Diagram of surface tension:
A pond skater standing on the surface of pond water. This was photographed
through an interferometer, which shows interference patterns made by a
pond skater as it walks on the water's surface. The surface tension of the
water means the pond skater never breaks through the surface.
Incompressibility: Because of water's strong hydrostatic forces water is incompressible. This
provides support for soft- bodied creatures such as worms slugs and
jellyfish, which therefore do not require a supporting skeletal system. Water
allows cells filled with water to become turgid and due to its incompressibility
plants can support themselves.
Roles of water in the environment: Water is very important as an environment for living organisms to live in e.g.

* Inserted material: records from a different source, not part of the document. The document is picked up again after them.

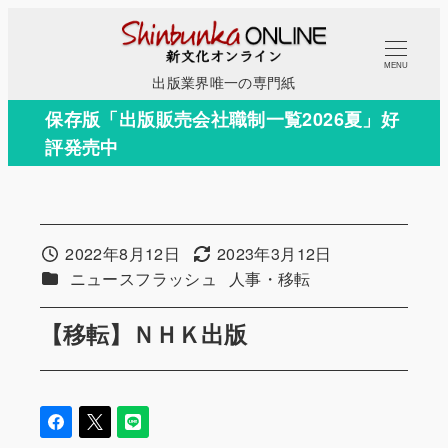
メ
イ
MENU
ン
出版業界唯一の専門紙
コ
保存版「出版販売会社職制一覧2026夏」好
ン
評発売中
テ
ン
ツ
へ
2022年8月12日
2023年3月12日
投稿日
更新日
移
カテゴリー
カテゴリー
ニュースフラッシュ
人事・移転
動
【移転】ＮＨＫ出版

fish, insects. Some organisms spend the whole of their life cycles in water and
are totally dependent on it (e.g. fish), whilst others are only dependent for part
of their life cycles, usually the reproductive phase e.g. amphibians, mosses.
Soft bodied creatures such as jellyfish are made of up to 96 % water. Water also
provides an environment for organisms to live in, 75% of the earth is covered in
water.
Conclusion: In conclusion water's unique properties make it perhaps the most biologically important
substance on the planet. No other substance shares similar properties to water and in the
way that one single molecule can possess such varied and essential characteristics.